++++ Source data
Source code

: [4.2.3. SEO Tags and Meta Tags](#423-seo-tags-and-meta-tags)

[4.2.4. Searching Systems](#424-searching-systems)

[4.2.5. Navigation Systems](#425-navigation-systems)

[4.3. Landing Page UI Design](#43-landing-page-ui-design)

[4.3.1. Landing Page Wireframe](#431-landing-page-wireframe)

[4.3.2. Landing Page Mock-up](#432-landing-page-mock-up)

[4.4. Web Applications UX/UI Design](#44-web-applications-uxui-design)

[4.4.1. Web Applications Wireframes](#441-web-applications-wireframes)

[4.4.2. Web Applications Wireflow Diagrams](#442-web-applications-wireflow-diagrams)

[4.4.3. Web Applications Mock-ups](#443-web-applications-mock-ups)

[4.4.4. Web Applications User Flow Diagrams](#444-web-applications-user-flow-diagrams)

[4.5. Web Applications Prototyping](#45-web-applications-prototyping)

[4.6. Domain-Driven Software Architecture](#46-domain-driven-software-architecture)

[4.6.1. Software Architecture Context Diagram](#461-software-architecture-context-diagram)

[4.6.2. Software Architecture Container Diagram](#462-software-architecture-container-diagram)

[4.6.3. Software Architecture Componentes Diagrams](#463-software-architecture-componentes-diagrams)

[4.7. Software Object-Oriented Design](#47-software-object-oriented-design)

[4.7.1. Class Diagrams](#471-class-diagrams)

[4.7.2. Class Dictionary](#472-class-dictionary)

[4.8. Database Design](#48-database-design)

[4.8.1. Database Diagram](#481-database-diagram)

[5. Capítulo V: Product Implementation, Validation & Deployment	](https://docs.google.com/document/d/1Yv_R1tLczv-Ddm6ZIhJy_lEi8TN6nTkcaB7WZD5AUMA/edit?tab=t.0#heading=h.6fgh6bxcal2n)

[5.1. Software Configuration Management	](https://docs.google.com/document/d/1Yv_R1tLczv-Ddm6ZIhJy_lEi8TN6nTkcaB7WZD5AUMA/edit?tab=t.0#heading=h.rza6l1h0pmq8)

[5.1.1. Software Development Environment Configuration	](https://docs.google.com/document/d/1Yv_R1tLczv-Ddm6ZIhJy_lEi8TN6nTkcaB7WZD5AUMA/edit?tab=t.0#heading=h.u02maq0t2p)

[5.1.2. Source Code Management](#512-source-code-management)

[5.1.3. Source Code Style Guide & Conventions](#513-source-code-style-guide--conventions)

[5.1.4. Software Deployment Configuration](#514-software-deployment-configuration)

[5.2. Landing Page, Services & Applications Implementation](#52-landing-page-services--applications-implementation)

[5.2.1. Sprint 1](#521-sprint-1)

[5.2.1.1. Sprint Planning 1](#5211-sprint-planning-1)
++++++++
- **Exercise details**: Using the entries above, repeat only the lines from the one containing "[5.1.2. Source Code" through the one containing "[5.1.4. Software Deployment", end lines included.

- **Response to the task**:
[5.1.2. Source Code Management](#512-source-code-management)

[5.1.3. Source Code Style Guide & Conventions](#513-source-code-style-guide--conventions)

[5.1.4. Software Deployment Configuration](#514-software-deployment-configuration)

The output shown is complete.